PD-L1 on MC38 tumor cells directly suppresses CD8 TILs. (A–D) Cells were isolated from the draining LN (dLN) or tumor (tumor infiltrating leukocytes; TILs) on day 20 of MC38 or BRAF.PTEN tumor growth and analyzed by flow cytometry. Analysis representative of two independent with at least six mice per group as indicated under each plot. Statistical significance determined by Student’s t test where P < 0.05 (* indicates significance; ns, not significant). (A) Expression of PD-L1 on CD45⁺CD11b⁺ myeloid cells analyzed directly ex vivo. (B) Expression of IFN-γ in CD8⁺ T cells after ex vivo restimulation. Gating is based on unstimulated control. (C) Expression of PD-L1 on CD8⁺ T cells analyzed directly ex vivo. (D) Expression of PD-1, ICOS, and CD69 on CD8⁺ T cells analyzed directly ex vivo. (E) CD45⁺CD3⁺CD8⁺ live cells were isolated from the tumor of WT mice on day 10 of tumor growth and analyzed by flow cytometry directly ex vivo.

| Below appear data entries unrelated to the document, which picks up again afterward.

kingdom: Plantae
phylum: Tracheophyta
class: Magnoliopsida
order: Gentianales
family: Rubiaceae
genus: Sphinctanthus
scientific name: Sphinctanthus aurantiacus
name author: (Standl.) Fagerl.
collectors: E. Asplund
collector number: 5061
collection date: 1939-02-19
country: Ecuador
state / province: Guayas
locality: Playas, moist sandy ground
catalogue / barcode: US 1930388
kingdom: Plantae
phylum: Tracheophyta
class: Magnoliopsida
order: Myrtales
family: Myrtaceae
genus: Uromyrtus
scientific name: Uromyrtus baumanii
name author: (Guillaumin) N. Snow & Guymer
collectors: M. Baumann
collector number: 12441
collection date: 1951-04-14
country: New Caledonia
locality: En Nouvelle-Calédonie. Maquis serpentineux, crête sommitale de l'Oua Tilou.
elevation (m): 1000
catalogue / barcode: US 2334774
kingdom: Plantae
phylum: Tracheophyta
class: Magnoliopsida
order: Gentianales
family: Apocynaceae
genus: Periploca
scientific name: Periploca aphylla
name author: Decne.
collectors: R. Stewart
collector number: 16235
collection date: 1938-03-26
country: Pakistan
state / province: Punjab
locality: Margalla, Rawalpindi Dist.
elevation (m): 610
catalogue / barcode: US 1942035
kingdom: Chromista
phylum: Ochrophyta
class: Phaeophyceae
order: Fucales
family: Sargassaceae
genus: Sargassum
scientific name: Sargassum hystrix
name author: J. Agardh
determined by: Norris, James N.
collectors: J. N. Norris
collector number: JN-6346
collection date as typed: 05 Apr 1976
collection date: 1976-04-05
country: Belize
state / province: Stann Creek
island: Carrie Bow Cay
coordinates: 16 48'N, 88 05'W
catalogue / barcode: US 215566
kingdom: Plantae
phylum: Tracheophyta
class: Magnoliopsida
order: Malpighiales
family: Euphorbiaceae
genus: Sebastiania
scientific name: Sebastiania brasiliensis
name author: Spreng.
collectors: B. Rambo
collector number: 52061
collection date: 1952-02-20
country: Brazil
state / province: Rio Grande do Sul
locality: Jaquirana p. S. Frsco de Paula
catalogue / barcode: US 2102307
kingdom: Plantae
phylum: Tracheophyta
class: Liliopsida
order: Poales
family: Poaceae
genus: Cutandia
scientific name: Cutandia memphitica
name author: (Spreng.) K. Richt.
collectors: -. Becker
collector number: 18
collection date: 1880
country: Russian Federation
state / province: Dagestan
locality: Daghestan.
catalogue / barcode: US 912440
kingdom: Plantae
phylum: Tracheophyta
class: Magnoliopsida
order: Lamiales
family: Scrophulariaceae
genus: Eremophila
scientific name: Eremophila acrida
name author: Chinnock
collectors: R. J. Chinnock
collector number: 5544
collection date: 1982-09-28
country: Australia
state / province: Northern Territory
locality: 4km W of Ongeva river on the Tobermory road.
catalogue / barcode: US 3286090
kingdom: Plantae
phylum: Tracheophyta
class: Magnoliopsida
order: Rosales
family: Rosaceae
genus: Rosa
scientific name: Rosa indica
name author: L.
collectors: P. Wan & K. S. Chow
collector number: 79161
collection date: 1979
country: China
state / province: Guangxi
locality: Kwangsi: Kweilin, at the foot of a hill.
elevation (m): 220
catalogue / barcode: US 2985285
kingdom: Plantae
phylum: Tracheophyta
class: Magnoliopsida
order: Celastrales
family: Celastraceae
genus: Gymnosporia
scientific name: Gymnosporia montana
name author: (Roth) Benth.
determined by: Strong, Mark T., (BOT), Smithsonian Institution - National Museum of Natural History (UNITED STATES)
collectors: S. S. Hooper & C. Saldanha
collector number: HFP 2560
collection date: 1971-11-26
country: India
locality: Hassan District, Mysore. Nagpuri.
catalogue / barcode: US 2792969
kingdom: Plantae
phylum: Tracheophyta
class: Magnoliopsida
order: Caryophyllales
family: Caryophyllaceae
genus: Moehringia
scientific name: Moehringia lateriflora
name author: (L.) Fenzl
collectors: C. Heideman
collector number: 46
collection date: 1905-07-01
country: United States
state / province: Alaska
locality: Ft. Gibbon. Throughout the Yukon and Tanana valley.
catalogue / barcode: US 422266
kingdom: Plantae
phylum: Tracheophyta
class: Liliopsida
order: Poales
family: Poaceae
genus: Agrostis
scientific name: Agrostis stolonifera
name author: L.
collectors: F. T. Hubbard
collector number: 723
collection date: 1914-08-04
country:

Representative plots showing expression of PD-1, and Granzyme B or Ki-67 on TILs from WT mice where the numbers within each quadrant represent the frequency of each population. (F and G) Cells were isolated from the dLN or tumor (tumor infiltrating lymphocytes; TILs) on day 10 of tumor growth and analyzed by flow cytometry directly ex vivo. Statistical significance determined by Student’s t test, where P < 0.05 (* indicates significance; ns, not significant). (F) TIL analyses from WT and PD-1^−/− mice. The ratio of CD8⁺ T cells to CD4⁺FoxP3⁺ cells (CD8/T reg), percentage of cells expressing Ki-67 or Granzyme B, and the clonality of CD8⁺ T cells were compared in tumors from WT and PD-1^−/− mice. (G) TIL analyses from WT and PD-L1^−/− mice. The ratio of CD8⁺ T cells to CD4⁺FoxP3⁺ cells (CD8/T reg), percentage of cells expressing Ki-67, PD-1, or Granzyme B were compared in tumors from WT and PD-L1^−/− mice. Clonality calculation is from one experiment.